By then it was 18:40. I had time for a pleasant dinner (soup, greens and chili chicken with rice for MYR 14.90, about AU$5.00) as my shuttle to the hotel was not due until 19:30. Well, that was when it was supposed to arrive. I waited until 19:50 after phoning at 19:35 to be sure he was coming. Eventually I took a cab to the Movenpick. My lack of happiness with the shuttle failure must have had some effect. I found the room was fabulous, probably the most spacious I will see on this trip. The bathroom is bigger than many rooms I have stayed in. 






I deliberately delayed going to bed until 10pm, midnight back home but still woke at 2:40 am local time. I tried to go back to sleep and was quite surprised to find I had when I woke at 6:30 local. 

Breakfast was an excellent buffet with eggs cooked to order and a wide choice of hot and cold dishes.
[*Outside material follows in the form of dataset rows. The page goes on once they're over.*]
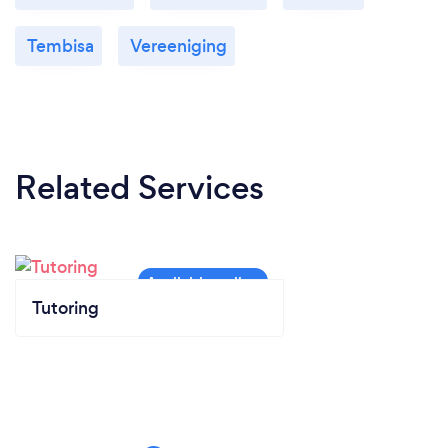
Tembisa
Vereeniging
Related Services
Tutoring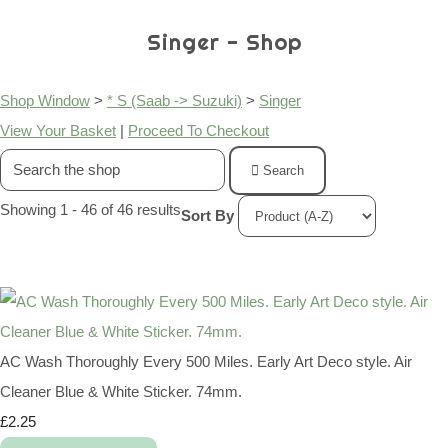
Singer - Shop
Shop Window
>
* S (Saab -> Suzuki)
>
Singer
View Your Basket
|
Proceed To Checkout
Search
Showing 1 - 46 of 46 results
Sort By
AC Wash Thoroughly Every 500 Miles. Early Art Deco style. Air
Cleaner Blue & White Sticker. 74mm.
£2.25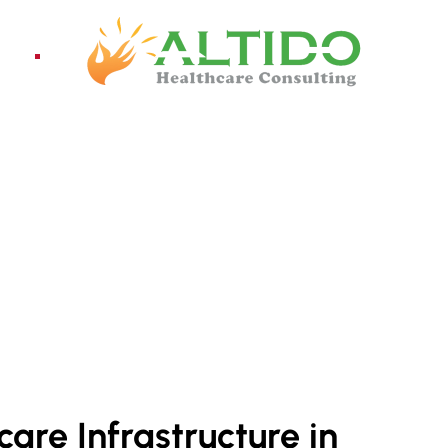
ices
Pro
OR LESTE
are Infrastructure in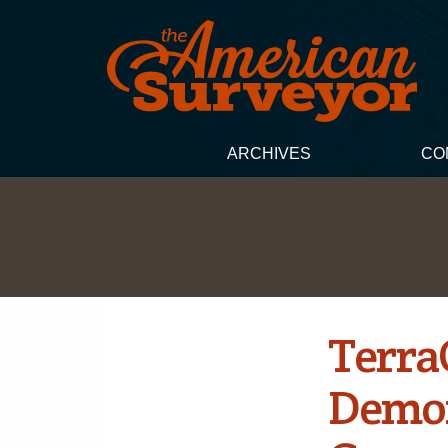
ARCHIVES
CO
Terra
Demon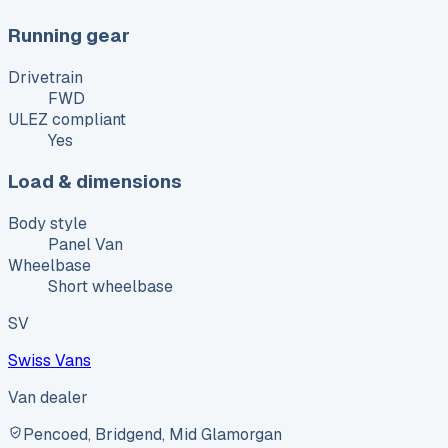
Running gear
Drivetrain
FWD
ULEZ compliant
Yes
Load & dimensions
Body style
Panel Van
Wheelbase
Short wheelbase
SV
Swiss Vans
Van dealer
Pencoed, Bridgend, Mid Glamorgan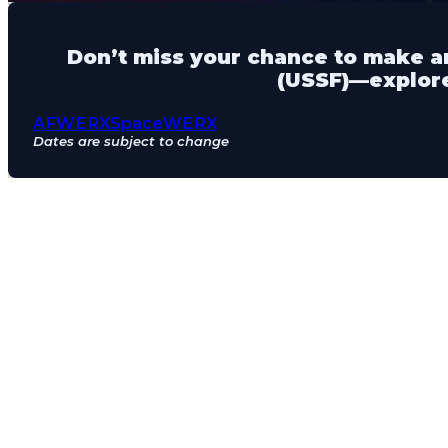
Don’t miss your chance to make an
(USSF)—explore
AFWERX
SpaceWERX
Dates are subject to change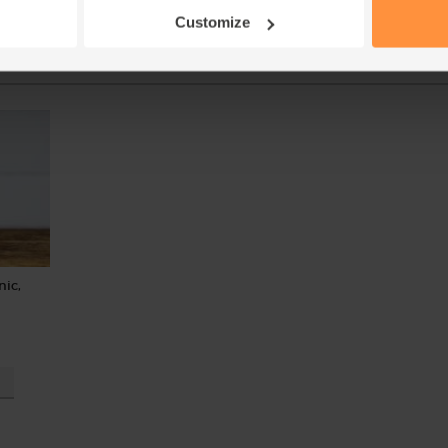
Customize
Add
nic,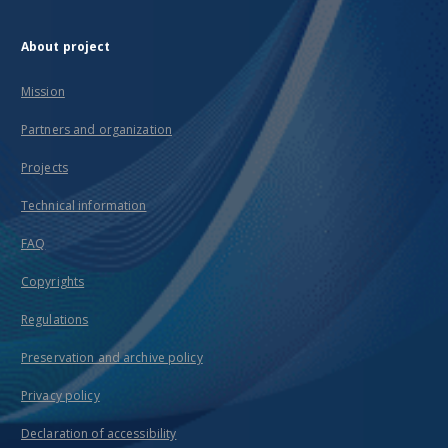
About project
Mission
Partners and organization
Projects
Technical information
FAQ
Copyrights
Regulations
Preservation and archive policy
Privacy policy
Declaration of accessibility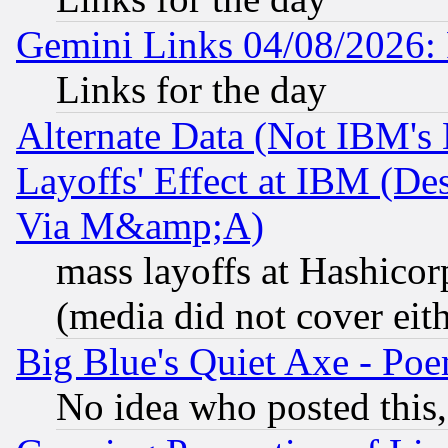
Gemini Links 04/08/2026: 
Links for the day
Alternate Data (Not IBM's
Layoffs' Effect at IBM (D
Via M&amp;A)
mass layoffs at Hashicor
(media did not cover eith
Big Blue's Quiet Axe - P
No idea who posted this,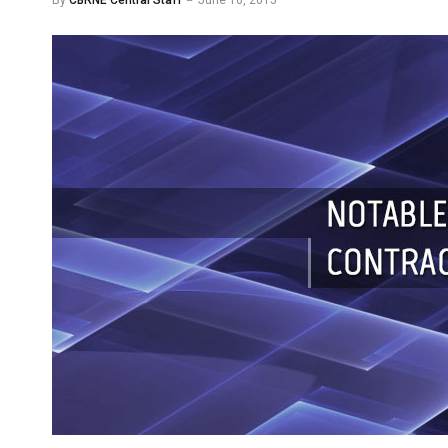
By
CBRNE Central Staff
June 10, 2015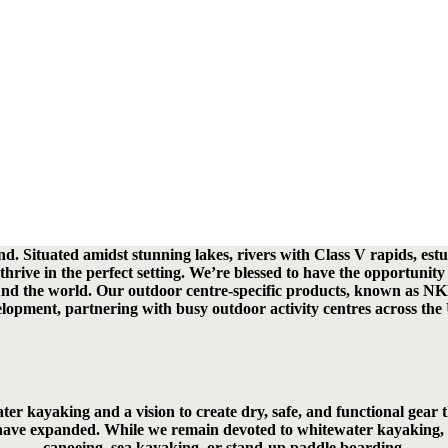
 Situated amidst stunning lakes, rivers with Class V rapids, estua
hrive in the perfect setting. We’re blessed to have the opportunity 
ound the world. Our outdoor centre-specific products, known as NKE
lopment, partnering with busy outdoor activity centres across the
r kayaking and a vision to create dry, safe, and functional gear th
ave expanded. While we remain devoted to whitewater kayaking, we’v
canoeing, sea kayaking, or stand-up paddle boarding.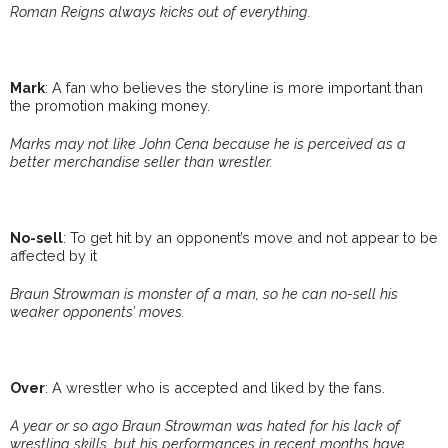
Roman Reigns always kicks out of everything.
Mark
: A fan who believes the storyline is more important than
the promotion making money.
Marks may not like John Cena because he is perceived as a
better merchandise seller than wrestler.
No-sell
: To get hit by an opponent’s move and not appear to be
affected by it
Braun Strowman is monster of a man, so he can no-sell his
weaker opponents’ moves.
Over
: A wrestler who is accepted and liked by the fans.
A year or so ago Braun Strowman was hated for his lack of
wrestling skills, but his performances in recent months have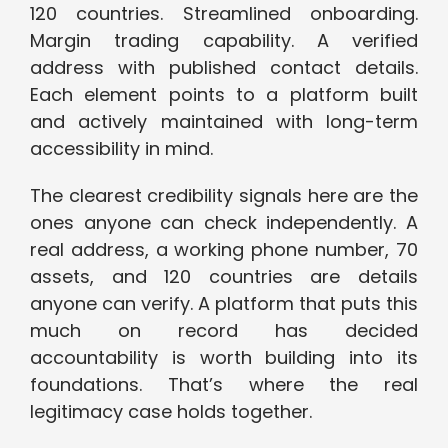
120 countries. Streamlined onboarding.
Margin trading capability. A verified
address with published contact details.
Each element points to a platform built
and actively maintained with long-term
accessibility in mind.
The clearest credibility signals here are the
ones anyone can check independently. A
real address, a working phone number, 70
assets, and 120 countries are details
anyone can verify. A platform that puts this
much on record has decided
accountability is worth building into its
foundations. That’s where the real
legitimacy case holds together.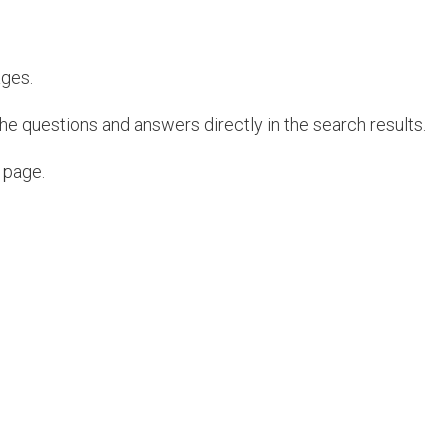
ages.
e questions and answers directly in the search results.
 page.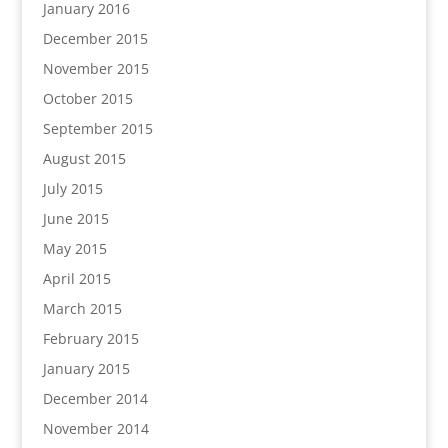
January 2016
December 2015
November 2015
October 2015
September 2015
August 2015
July 2015
June 2015
May 2015
April 2015
March 2015
February 2015
January 2015
December 2014
November 2014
My only minor criticism of the massive Movenpick complex is is the lack of alcoholic drinks; not really surprising as there is a large mosque in the grounds. Most of the residents at breakfast appeared to be part of a convention.

As I mentioned earlier long haul travel can be stressful but along the way over the years serendipity, fortunate accidents, have balanced out a lot of those hassles. My flight from Kuala Lumpur to Tashkent was mostly in daylight. Long before the flight I chose a window seat to see the view as we crossed India and the Himalayas. Note from the picture above we did not go over the Himalayas but we did pass over some other scary territory. As we passed over Afghanistan at least I saw some spectacular sunsets. And no missiles...






For reasons unknown Uzbek Airlines changed me to an aisle seat down the back and I was unable to modify that on their web-site. At check-in I managed to change it back to a different window seat up front. I tried to have a vacant seat beside me but the flight was full. By chance I was seated next to a young Uzbek man whose employment led to moving with his family to Australia for a couple of years while commuting regularly to Uzbekistan. Serendipity struck again. The long trip passed swiftly as we chatted about life in the two countries, travel, cultures, history and politics. I will not mention his name as I did not seek his permission. This total stranger invited me to join him for lunch the following day. I was a little nervous accepting the invitation from a person I had never met, but decided to risk it. More on that in the next post. 

On arrival immigration procedures were mercifully swift. I then used the strangest ATM I have ever encountered. Luckily a bystander who spoke English helped. I had to use my Mastercard to obtain US$, then feed those dollars back into the same machine to receive Uzbek soʻm. US$200.00 became US$203.00 with the ATM fee; that cost me AU$299.27. After feeding those US$ back to the machine I received a little over 1.9 million soʻm. I was an instant millionaire!